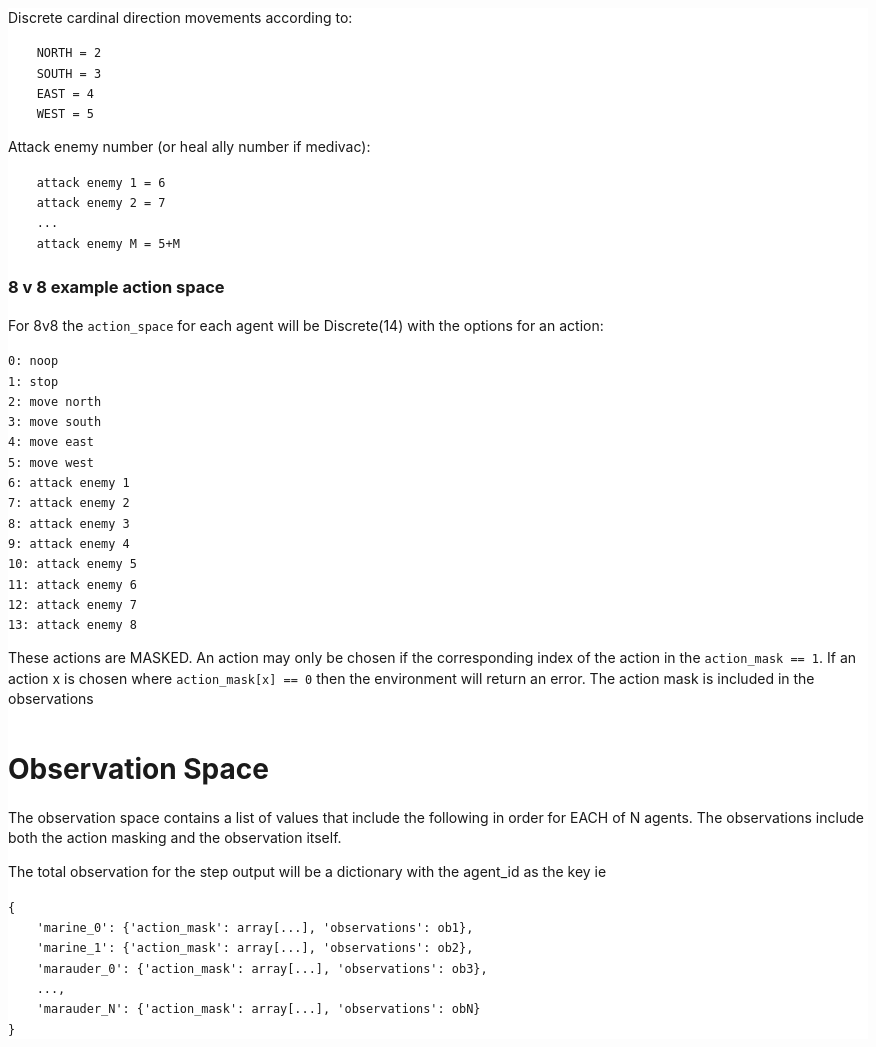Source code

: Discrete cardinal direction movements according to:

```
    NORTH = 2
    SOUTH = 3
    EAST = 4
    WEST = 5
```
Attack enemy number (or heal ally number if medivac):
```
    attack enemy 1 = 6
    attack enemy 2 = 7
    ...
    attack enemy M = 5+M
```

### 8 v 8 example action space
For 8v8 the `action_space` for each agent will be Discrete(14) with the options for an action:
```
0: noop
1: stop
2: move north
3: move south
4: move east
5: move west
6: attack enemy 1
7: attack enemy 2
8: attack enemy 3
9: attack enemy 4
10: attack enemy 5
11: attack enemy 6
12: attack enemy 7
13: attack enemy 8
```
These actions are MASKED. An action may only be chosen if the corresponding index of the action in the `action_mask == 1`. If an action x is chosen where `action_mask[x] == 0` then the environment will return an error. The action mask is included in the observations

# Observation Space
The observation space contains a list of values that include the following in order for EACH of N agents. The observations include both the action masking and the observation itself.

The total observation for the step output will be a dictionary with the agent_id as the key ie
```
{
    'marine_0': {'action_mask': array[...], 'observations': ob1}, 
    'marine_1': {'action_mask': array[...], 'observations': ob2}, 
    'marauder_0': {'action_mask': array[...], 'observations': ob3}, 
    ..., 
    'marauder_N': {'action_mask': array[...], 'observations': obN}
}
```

---*---

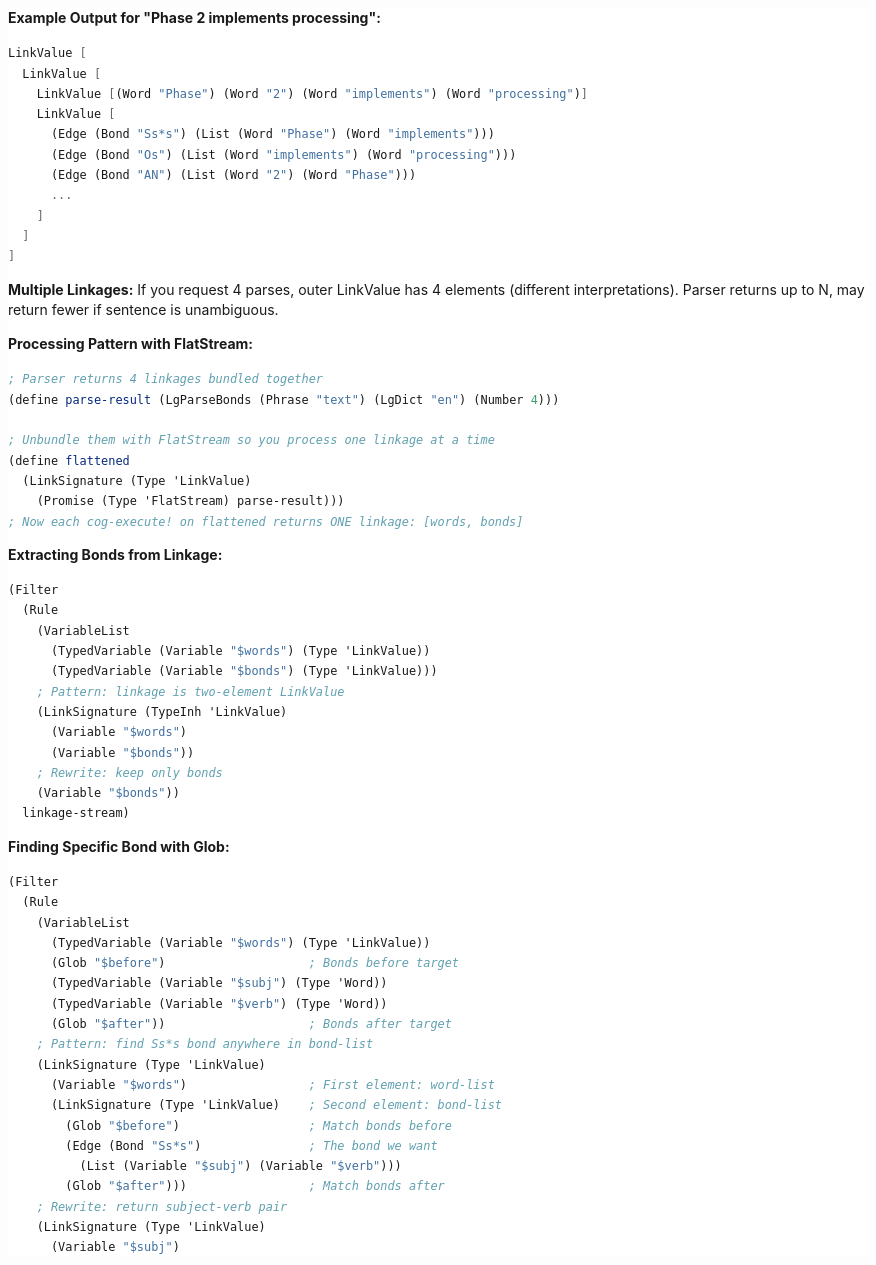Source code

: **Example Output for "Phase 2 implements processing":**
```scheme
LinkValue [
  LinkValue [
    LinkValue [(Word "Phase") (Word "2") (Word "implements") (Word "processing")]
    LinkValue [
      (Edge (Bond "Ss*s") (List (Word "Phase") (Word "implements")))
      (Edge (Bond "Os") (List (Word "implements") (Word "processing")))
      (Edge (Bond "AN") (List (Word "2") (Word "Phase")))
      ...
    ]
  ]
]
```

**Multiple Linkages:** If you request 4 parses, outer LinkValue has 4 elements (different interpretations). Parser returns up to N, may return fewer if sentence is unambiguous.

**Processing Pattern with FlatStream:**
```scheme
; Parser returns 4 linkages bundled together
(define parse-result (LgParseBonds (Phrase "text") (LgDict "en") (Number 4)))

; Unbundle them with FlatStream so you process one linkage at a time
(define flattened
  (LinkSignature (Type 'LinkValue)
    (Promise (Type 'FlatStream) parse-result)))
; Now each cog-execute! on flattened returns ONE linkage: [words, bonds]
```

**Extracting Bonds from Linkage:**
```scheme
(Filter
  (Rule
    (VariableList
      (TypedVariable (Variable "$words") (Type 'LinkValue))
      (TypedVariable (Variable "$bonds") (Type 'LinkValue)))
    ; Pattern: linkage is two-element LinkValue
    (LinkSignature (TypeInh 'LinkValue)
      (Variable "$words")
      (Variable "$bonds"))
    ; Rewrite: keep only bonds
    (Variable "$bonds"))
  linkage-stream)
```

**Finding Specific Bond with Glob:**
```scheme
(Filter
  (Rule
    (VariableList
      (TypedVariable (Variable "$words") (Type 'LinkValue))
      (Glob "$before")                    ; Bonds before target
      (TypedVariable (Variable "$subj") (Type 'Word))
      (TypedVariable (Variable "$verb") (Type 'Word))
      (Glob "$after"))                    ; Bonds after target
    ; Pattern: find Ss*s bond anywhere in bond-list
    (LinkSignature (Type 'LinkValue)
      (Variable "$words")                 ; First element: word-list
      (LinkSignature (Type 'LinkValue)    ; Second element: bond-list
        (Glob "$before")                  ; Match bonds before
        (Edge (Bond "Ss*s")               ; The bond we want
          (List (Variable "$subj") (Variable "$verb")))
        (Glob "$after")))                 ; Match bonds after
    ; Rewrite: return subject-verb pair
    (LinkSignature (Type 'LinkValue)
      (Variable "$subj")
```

---*---

**What the task asks:**
Where a line of the entries contains "only", report that line.

**Solution to the exercise:**
These actions are MASKED. An action may only be chosen if the corresponding index of the action in the `action_mask == 1`. If an action x is chosen where `action_mask[x] == 0` then the environment will return an error. The action mask is included in the observations
    ; Rewrite: keep only bonds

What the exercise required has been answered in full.